Weinstein, Spacey, Affleck, Hoffmann, Brizzi, Stallone: non passa quasi giorno, ormai, senza che la lista dei molestatori celebri – o presunti tali – non si arricchisca di un nome eccellente. Il che, se da un lato viene celebrato dai grandi media come esempio del coraggio ritrovato di vittime zitte troppo a lungo, dall’altro pone dei problemi significativi. Cinque, almeno. Il primo è che, se tutte si dichiarano molestate, a molti viene da pensare che poche lo siano state realmente. Il troppo, infatti, storpia o comunque puzza.

La seconda conseguenza di questo festival della denuncia tardiva – quella che giunge troppo tardi per un processo, ma non per una prima pagina -, è che, ingenerando l’idea che molte molestie non siano in realtà avvenute, rischia purtroppo di privare aprioristicamente di credito le parole di una vittima che, domani, decidesse di parlare col rischio di sentirsi rispondere dal giornalista di turno: un film già visto, grazie signora, lei è molto gentile ma non ci interessa, e poi lei non è stata violentata da uno famoso, che cosa pretende?

Un terzo, non positivo effetto di quanto sta avvenendo è poi l’iniqua parificazione mediatica – per quanto ogni abuso sia da condannare – di casi che proprio uguali non sono: o forse è corretto dare l’idea di considerare allo stesso modo la palpazione concupiscente subita da un personaggio famoso, per quanto viscido e senza scrupoli, con la violenza carnale toccata a una giovane finita nelle mani di un branco? Giuridicamente sono lecite mille disquisizioni, ma moralmente qualche dubbio, tutto ciò, lo alimenta.

Il quarto problema della molestia quotidiana cui stiamo assistendo, poi, è il definitivo trasloco della sede processuale dal tribunale alle redazione e dall’aula alla piazza, col condannato che è tale per il solo fatto di essere denunciato e con nessuna garanzia, a parte quella della gogna: eppure non risulta che denunciare delle violenze sessuali sia proibito dalla legge, anzi. La quinta ed ultima criticità che emerge in queste settimane sta, a mio avviso, in una limitante concezione di giustizia e di progresso sociale.

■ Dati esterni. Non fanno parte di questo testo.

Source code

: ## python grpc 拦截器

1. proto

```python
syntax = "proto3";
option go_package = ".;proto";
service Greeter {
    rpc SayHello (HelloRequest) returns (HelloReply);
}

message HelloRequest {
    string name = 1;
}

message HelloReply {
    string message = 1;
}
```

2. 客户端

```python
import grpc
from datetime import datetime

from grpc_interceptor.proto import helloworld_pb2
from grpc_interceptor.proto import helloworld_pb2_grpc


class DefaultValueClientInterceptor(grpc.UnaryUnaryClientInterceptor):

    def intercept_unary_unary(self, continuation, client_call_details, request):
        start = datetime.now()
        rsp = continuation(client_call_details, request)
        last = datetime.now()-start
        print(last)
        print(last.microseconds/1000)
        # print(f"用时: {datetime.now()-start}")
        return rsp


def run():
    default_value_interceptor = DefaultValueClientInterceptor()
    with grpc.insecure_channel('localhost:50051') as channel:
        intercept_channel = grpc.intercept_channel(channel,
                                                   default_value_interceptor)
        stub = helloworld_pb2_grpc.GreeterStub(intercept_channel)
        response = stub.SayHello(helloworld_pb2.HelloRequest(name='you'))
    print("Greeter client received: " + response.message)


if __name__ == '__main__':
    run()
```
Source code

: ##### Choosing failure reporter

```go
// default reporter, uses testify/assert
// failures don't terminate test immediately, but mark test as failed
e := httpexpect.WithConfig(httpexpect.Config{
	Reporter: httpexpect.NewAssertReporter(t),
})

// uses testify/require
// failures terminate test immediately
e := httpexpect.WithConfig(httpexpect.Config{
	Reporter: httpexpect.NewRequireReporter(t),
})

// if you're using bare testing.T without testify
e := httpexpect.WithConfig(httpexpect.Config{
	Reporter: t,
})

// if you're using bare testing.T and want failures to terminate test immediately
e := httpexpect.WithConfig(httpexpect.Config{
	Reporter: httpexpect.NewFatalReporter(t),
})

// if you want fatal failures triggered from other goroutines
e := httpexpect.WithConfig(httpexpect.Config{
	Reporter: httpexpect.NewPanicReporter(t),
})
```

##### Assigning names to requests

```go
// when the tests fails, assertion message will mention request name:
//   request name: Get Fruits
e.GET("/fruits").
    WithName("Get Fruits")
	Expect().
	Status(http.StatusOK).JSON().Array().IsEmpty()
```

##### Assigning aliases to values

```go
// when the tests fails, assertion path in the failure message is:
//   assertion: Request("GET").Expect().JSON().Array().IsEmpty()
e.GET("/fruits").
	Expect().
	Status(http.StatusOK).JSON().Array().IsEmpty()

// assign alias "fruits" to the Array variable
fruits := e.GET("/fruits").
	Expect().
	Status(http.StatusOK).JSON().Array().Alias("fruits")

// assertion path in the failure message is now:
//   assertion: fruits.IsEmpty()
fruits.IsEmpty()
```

Sembra difatti avanzare l’idea che giusto è un mondo in cui la donna non subisca violenza o, capitasse, la denunci immediatamente. Ebbene, se da un lato ciò è sacrosanto, dall’altro è comunque deludente. Non solo perché, talvolta, pure gli uomini subiscono violenza (psicologica magari, ma pur sempre violenza), ma perché quella che dovremmo costruire non è una società nella quale semplicemente nessuno abusa dell’altro – che è il minimo sindacale -, ma dove ciascuno rispetta l’altro.

Nella dimensione di coppia, poi, auspicare l’assenza di violenza è un tragico volare basso, rispetto a quelle aspirazioni di ascolto, di amore e di stabilità che tutti, indistintamente, accomunano e che trovano oggi ben poco spazio. Se insomma si vuole davvero voltare pagina, non è tanto e solo la relazione violenta bensì la non autentica, quella da contrastare. Urge dunque vaccinarsi anzitutto dalla mentalità dell’usa e getta, dei rapporti sicuri ma non sinceri, del precariato affettivo elevato a vanto. Tutto il resto, non è abbastanza.